The quantum computing effort at Honeywell appears to be heating up. Over the last several months, the company has announced a series of new developments in its trapped ion quantum computer research, which suggests that it is close to launching its first system.
If you weren’t aware that Honeywell had a quantum computing program, you are not alone. While the occasional terse news statement about this effort is posted on the company’s quantum solutions page, the tech giant has otherwise been rather tight-lipped about its plans in this area. A request from us for more information was met with: “We don’t have anything further to add on this front.”
Since October of last year, Honeywell has been offering these smaller tidbits on a regular basis. In November, the company revealed it had started testing its first-generation qubit devices, followed in January by the claim that it had “demonstrated record-breaking high fidelity quantum operations” on its trapped-ion qubits. In March, it announced it had demonstrated “parallel operating zones” on the device, which it believes will provide faster execution and more flexible qubit connectivity.
Despite the recent flurry of activity, the quantum computing effort at Honeywell has been going on underneath the covers for at least five years. Its roots go back to 2014, when Honeywell was one of the participants in a program for the Intelligence Advanced Research Projects Activity (IARPA) that involved research into trapped ions. After the IARPA program wrapped up, the company went on to build six different quantum computing devices based on some of that early work.

» WORK INSTRUCTION 1
According to the Honeywell article, how many quantum computing devices did the company build after the IARPA program wrapped up?
» WORK INSTRUCTION 2
Quote the Honeywell article from "Despite the recent" to "that early work.".
The items that follow are separate from the Honeywell article.

» EXTRACTED RECORDS
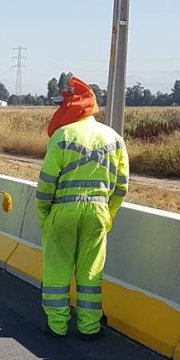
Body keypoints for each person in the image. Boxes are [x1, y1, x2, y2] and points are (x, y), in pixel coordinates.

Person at [36, 76, 129, 340]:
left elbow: (46, 184)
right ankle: (89, 327)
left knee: (58, 269)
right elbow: (121, 186)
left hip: (64, 210)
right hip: (98, 210)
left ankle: (57, 325)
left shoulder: (62, 136)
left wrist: (45, 214)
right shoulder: (114, 138)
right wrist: (108, 214)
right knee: (91, 270)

» WRITTEN REPLY 1
Six.

» WRITTEN REPLY 2
Despite the recent flurry of activity, the quantum computing effort at Honeywell has been going on underneath the covers for at least five years. Its roots go back to 2014, when Honeywell was one of the participants in a program for the Intelligence Advanced Research Projects Activity (IARPA) that involved research into trapped ions. After the IARPA program wrapped up, the company went on to build six different quantum computing devices based on some of that early work.